● SELECTED PASSAGE

....

This means to beat the game you technically just need to get the shield via stabbing (the whole ghost scene in summer I believe you can skip), get the gold ring and stockings from Lady Portia (requiring solving the Spring variant of the puzzle with the frog toe and the knights), handle the man in the hovel (which requires getting the word from Ariel), and make it through the end sequence with the colossus and porpentine. Being able to skip treasures is not unusual — even Acheton allowed a few missing — but this is the first time I’ve seen the end text otherwise be unchanged.

Theoretically, this means the game can be approached a different angle in terms of fairness — if a puzzle is really tough to solve (I give the crown to finding the second chest at the beach) it can be discarded as merely optional to the whole enterprise. One could even think of the extra treasures as “post-game content” akin to the challenge levels of modern games.

To close things out, I’m going to clip some portions of reviews and comment on them.

Sinclair User, December 1989.

You don’t have to know much about Shakespeare to play the game, because although the situations come from the Bard of Avon’s well-known plays, the solutions are the usual adventure stuff; get newt’s eye, put in cauldron, pick up torch, and like that. To some extent this makes the whole thing pointless; it’s just a series of Shakespearian references splodged together, without actually testing your knowledge or appreciation of the works; a bit like someone reeling off lots of jokes but forgetting the punchlines.

This is from ’89 when the commercial version of the game came out, and makes a fascinating contrast with modern norms (and the spirited debate in the comments of these posts). The reviewer here was upset that Shakespeare trivia knowledge is not required. The “fax box” also says it is a game that it is a “Text only adventure that may help with your Shakespeare” which suggests the reviewer approached it sincerely as an educational game!

....

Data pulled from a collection
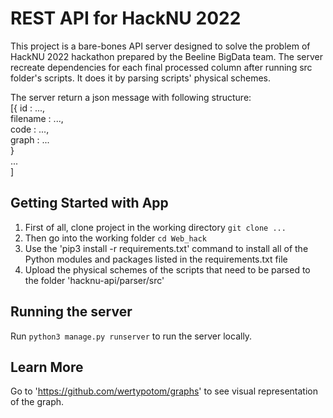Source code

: # REST API for HackNU 2022

This project is a bare-bones API server designed to solve the problem of HackNU 2022 hackathon prepared by the Beeline BigData team. The server recreate dependencies for each final processed column after running src folder's scripts. It does it by parsing scripts' physical schemes. 

The server return a json message with following structure: <br />
[{  id :  ..., <br />
   filename : ..., <br />
   code : ..., <br />
   graph : ... <br />
 } <br />
 ... <br />
] <br />

## Getting Started with App

1. First of all, clone project in the working directory `git clone ...` <br />
2. Then go into the working folder `cd Web_hack` <br />
3. Use the 'pip3 install -r requirements.txt' command to install all of the Python modules and packages listed in the requirements.txt file <br />
4. Upload the physical schemes of the scripts that need to be parsed to the folder 'hacknu-api/parser/src' <br />

## Running the server

Run `python3 manage.py runserver` to run the server locally.

## Learn More

Go to 'https://github.com/wertypotom/graphs' to see visual representation of the graph.

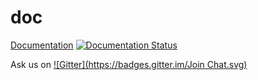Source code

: # doc

[Documentation](http://moira.readthedocs.org) [![Documentation Status](https://readthedocs.org/projects/moira/badge/?version=latest)](http://moira.readthedocs.org/en/latest/?badge=latest)

Ask us on [![Gitter](https://badges.gitter.im/Join Chat.svg)](https://gitter.im/moira-alert?utm_source=share-link&utm_medium=link&utm_campaign=share-link)
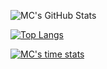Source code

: <!-- ### Hi there 👋 -->

<!--
**cfc424/cfc424** is a ✨ _special_ ✨ repository because its `README.md` (this file) appears on your GitHub profile.

Here are some ideas to get you started:

- 🔭 I’m currently working on ...
- 🌱 I’m currently learning ...
- 👯 I’m looking to collaborate on ...
- 🤔 I’m looking for help with ...
- 💬 Ask me about ...
- 📫 How to reach me: ...
- 😄 Pronouns: ...
- ⚡ Fun fact: ...
-->
![MC's GitHub Stats](https://github-readme-stats.vercel.app/api?username=cfc424&show_icons=true&theme=vision-friendly-dark)

[![Top Langs](https://github-readme-stats.vercel.app/api/top-langs/?username=cfc424&layout=compact)](https://github.com/anuraghazra/github-readme-stats)

[![MC's time stats](https://github-readme-stats.vercel.app/api/wakatime?shareid=cfc424/14fb4cae-5ab6-41cc-862a-6126b01bdb5a)](https://github.com/anuraghazra/github-readme-stats)



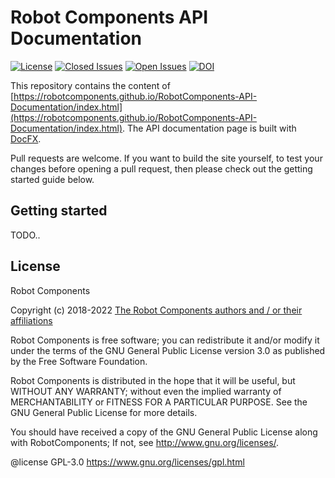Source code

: # Robot Components API Documentation

[![License](https://img.shields.io/github/license/RobotComponents/RobotComponents-API-Documentation)]()
[![Closed Issues](https://img.shields.io/github/issues-raw/RobotComponents/RobotComponents-API-Documentation)]()
[![Open Issues](https://img.shields.io/github/issues-closed-raw/RobotComponents/RobotComponents-API-Documentation)]()
<a href="https://doi.org/10.5281/zenodo.5773814"><img src="https://zenodo.org/badge/DOI/10.5281/zenodo.5773814.svg" alt="DOI"></a>

This repository contains the content of [https://robotcomponents.github.io/RobotComponents-API-Documentation/index.html](https://robotcomponents.github.io/RobotComponents-API-Documentation/index.html). The API documentation page is built with [DocFX](https://dotnet.github.io/docfx/). 

Pull requests are welcome. If you want to build the site yourself, to test your changes before opening a pull request, then please check out the getting started guide below. 

## Getting started

TODO..

## License
Robot Components

Copyright (c) 2018-2022 [The Robot Components authors and / or their affiliations](https://github.com/RobotComponents/RobotComponents/blob/master/AUTHORS.md)

Robot Components is free software; you can redistribute it and/or modify it under the terms of the GNU General Public License version 3.0 as published by the Free Software Foundation. 

Robot Components is distributed in the hope that it will be useful, but WITHOUT ANY WARRANTY; without even the implied warranty of MERCHANTABILITY or FITNESS FOR A PARTICULAR PURPOSE. See the GNU General Public License for more details.

You should have received a copy of the GNU General Public License along with RobotComponents; If not, see <http://www.gnu.org/licenses/>.

@license GPL-3.0 <https://www.gnu.org/licenses/gpl.html>
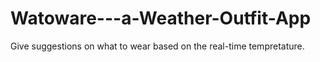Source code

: # Watoware---a-Weather-Outfit-App
Give suggestions on what to wear based on the real-time tempretature.
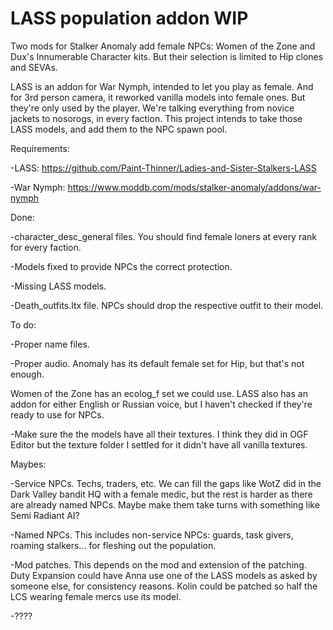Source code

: # LASS population addon WIP

Two mods for Stalker Anomaly add female NPCs: Women of the Zone and Dux's Innumerable Character kits. But their selection is limited to Hip clones and SEVAs.

LASS is an addon for War Nymph, intended to let you play as female. And for 3rd person camera, it reworked vanilla models into female ones. But they're only used by the player. We're talking everything from novice jackets to nosorogs, in every faction.
This project intends to take those LASS models, and add them to the NPC spawn pool.


Requirements:

-LASS: https://github.com/Paint-Thinner/Ladies-and-Sister-Stalkers-LASS

-War Nymph: https://www.moddb.com/mods/stalker-anomaly/addons/war-nymph


Done:

-character_desc_general files. You should find female loners at every rank for every faction.

-Models fixed to provide NPCs the correct protection.

-Missing LASS models.

-Death_outfits.ltx file. NPCs should drop the respective outfit to their model.


To do:

-Proper name files.

-Proper audio. Anomaly has its default female set for Hip, but that's not enough.

Women of the Zone has an ecolog_f set we could use. LASS also has an addon for either English or Russian voice, but I haven't checked if they're ready to use for NPCs.

-Make sure the the models have all their textures. I think they did in OGF Editor but the texture folder I settled for it didn't have all vanilla textures.


Maybes:

-Service NPCs. Techs, traders, etc. We can fill the gaps like WotZ did in the Dark Valley bandit HQ with a female medic, but the rest is harder as there are already named NPCs. Maybe make them take turns with something like Semi Radiant AI?

-Named NPCs. This includes non-service NPCs: guards, task givers, roaming stalkers... for fleshing out the population.

-Mod patches. This depends on the mod and extension of the patching. Duty Expansion could have Anna use one of the LASS models as asked by someone else, for consistency reasons. Kolin could be patched so half the LCS wearing female mercs use its model.

-????
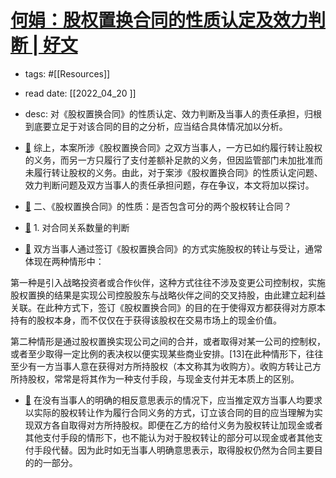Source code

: # [何娟：股权置换合同的性质认定及效力判断 | 好文](https://mp.weixin.qq.com/s?__biz=Mzg2NjIxMzEwMg==&mid=2247490456&idx=1&sn=153dea19f6890b2dcb92f9926dad630b&chksm=ce4f1619f9389f0f205d79d387f4c36951174d0fbf8bebf5fc70f5f529c44438567892366424#rd) 
- tags: #[[Resources]] 
- read date: [[2022_04_20  ]]
- desc: 对《股权置换合同》的性质认定、效力判断及当事人的责任承担，归根到底要立足于对该合同的目的之分析，应当结合具体情况加以分析。
- [📌](<http://localhost:7026/reading/7?title=何娟：股权置换合同的性质认定及效力判断 - 好文#id=1650439621835>)  综上，本案所涉《股权置换合同》之双方当事人，一方已如约履行转让股权的义务，而另一方只履行了支付差额补足款的义务，但因监管部门未加批准而未履行转让股权的义务。由此，对于案涉《股权置换合同》的性质认定问题、效力判断问题及双方当事人的责任承担问题，存在争议，本文将加以探讨。

- [📌](<http://localhost:7026/reading/7?title=何娟：股权置换合同的性质认定及效力判断 - 好文#id=1650439650528>)  二、《股权置换合同》的性质：是否包含可分的两个股权转让合同？

- [📌](<http://localhost:7026/reading/7?title=何娟：股权置换合同的性质认定及效力判断 - 好文#id=1650439656287>)  1. 对合同关系数量的判断

- [📌](<http://localhost:7026/reading/7?title=何娟：股权置换合同的性质认定及效力判断 - 好文#id=1650439991776>)  双方当事人通过签订《股权置换合同》的方式实施股权的转让与受让，通常体现在两种情形中：

第一种是引入战略投资者或合作伙伴，这种方式往往不涉及变更公司控制权，实施股权置换的结果是实现公司控股股东与战略伙伴之间的交叉持股，由此建立起利益关联。在此种方式下，签订《股权置换合同》的目的在于使得双方都获得对方原本持有的股权本身，而不仅仅在于获得该股权在交易市场上的现金价值。

第二种情形是‍‌‍‌‍通过股权置换实现公司之间的合并，或者取得对某一公司的控制权，或者至少取得一定比例的表决权以便实现某些商业安排。[13]在此种情形下，往往至少有一方当事人意在获得对方所持股权（本文称其为收购方）。收购方转让己方所持股权，常常是将其作为一种支付手段，与现金支付并无本质上的区别。

- [📌](<http://localhost:7026/reading/7?title=何娟：股权置换合同的性质认定及效力判断 - 好文#id=1650440092455>)  在没有当事人的明确的相反意思表示的情况下，应当推定双方当事人均要求以实际的股权转让作为履行合同义务的方式，订立该合同的目的应当理解为实现双方各自取得对方所持股权。即便在乙方的给付义务为股权转让加现金或者其他支付手段的情形下，也不能认为对于股权转让的部分可以现金或者其他支付手段代替。因为此时如无当事人明确意思表示，取得股权仍然为合同主要目的的一部分。

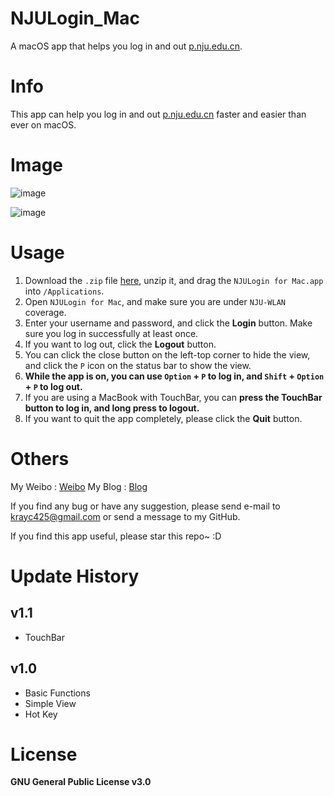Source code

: # NJULogin_Mac
A macOS app that helps you log in and out [p.nju.edu.cn](http://p.nju.edu.cn "悬停显示").

# Info
This app can help you log in and out [p.nju.edu.cn](http://p.nju.edu.cn "悬停显示") faster and easier than ever on macOS.

# Image

![image](https://github.com/songkuixi/NJULogin_Mac/blob/master/Img.png)

![image](https://github.com/songkuixi/NJULogin_Mac/blob/master/TouchBar-Img.png)

# Usage
1. Download the `.zip` file [here](), unzip it, and drag the `NJULogin for Mac.app` into `/Applications`.
2. Open `NJULogin for Mac`, and make sure you are under `NJU-WLAN` coverage.
3. Enter your username and password, and click the **Login** button. Make sure you log in successfully at least once.
4. If you want to log out, click the **Logout** button.
5. You can click the close button on the left-top corner to hide the view, and click the `P` icon on the status bar to show the view.
6. **While the app is on, you can use __`Option`__ + __`P`__ to log in, and __`Shift`__ + __`Option`__ + __`P`__ to log out.**
7. If you are using a MacBook with TouchBar, you can **press the TouchBar button to log in, and long press to logout.**
8. If you want to quit the app completely, please click the **Quit** button.

# Others
My Weibo : [Weibo](http://weibo.com/krayc4) 
My Blog  : [Blog](https://songkuixi.github.io)
    
If you find any bug or have any suggestion, please send e-mail to krayc425@gmail.com or send a message to my GitHub.
  
If you find this app useful, please star this repo~ :D

# Update History

## v1.1
* TouchBar

## v1.0
* Basic Functions
* Simple View
* Hot Key

# License

__GNU General Public License v3.0__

....

● WHAT TO WORK ON
1. In the commentary on the Shakespeare adventure game, which puzzle does the writer call the toughest to solve?
2. Continue the commentary on the Shakespeare adventure game from its final sentence.

● EXERCISE RESULTS
1. Finding the second chest at the beach.

2.
Modern norms have the dependence on outside knowledge in adventure games as an anathema (Graham Nelson in his Bill of Rights puts the concept at number 16, “Not to need to be American”.) There’s really two questions here: 1. just how dependent is the game on knowing Shakespeare, really? and 2. how bad is outside knowledge in the first place as a game design move?

For point 1, as I’ve already observed a few times, knowing Shakespeare at least helps with some aspects conceptually. Knowing that Cassandra is in reference to the gift of prophecy, for instance, can help realize she is warning you about deadly maze obstacles. (But again, it isn’t necessary, and I personally only found out about this particular reference after solving the puzzle.) I think what is more interesting (in a game-design-theoretic sense) is how familiarity with Shakespeare helps not so much solving a puzzle actively as much as parsing what is going on with the language. Consider the nourishing meat pie

You are on a moor. The ground is black here, as though scorched. The only path leads to the north, but there is a hovel to the southeast.
There is a nourishing meat pie here.
> get pie
OK.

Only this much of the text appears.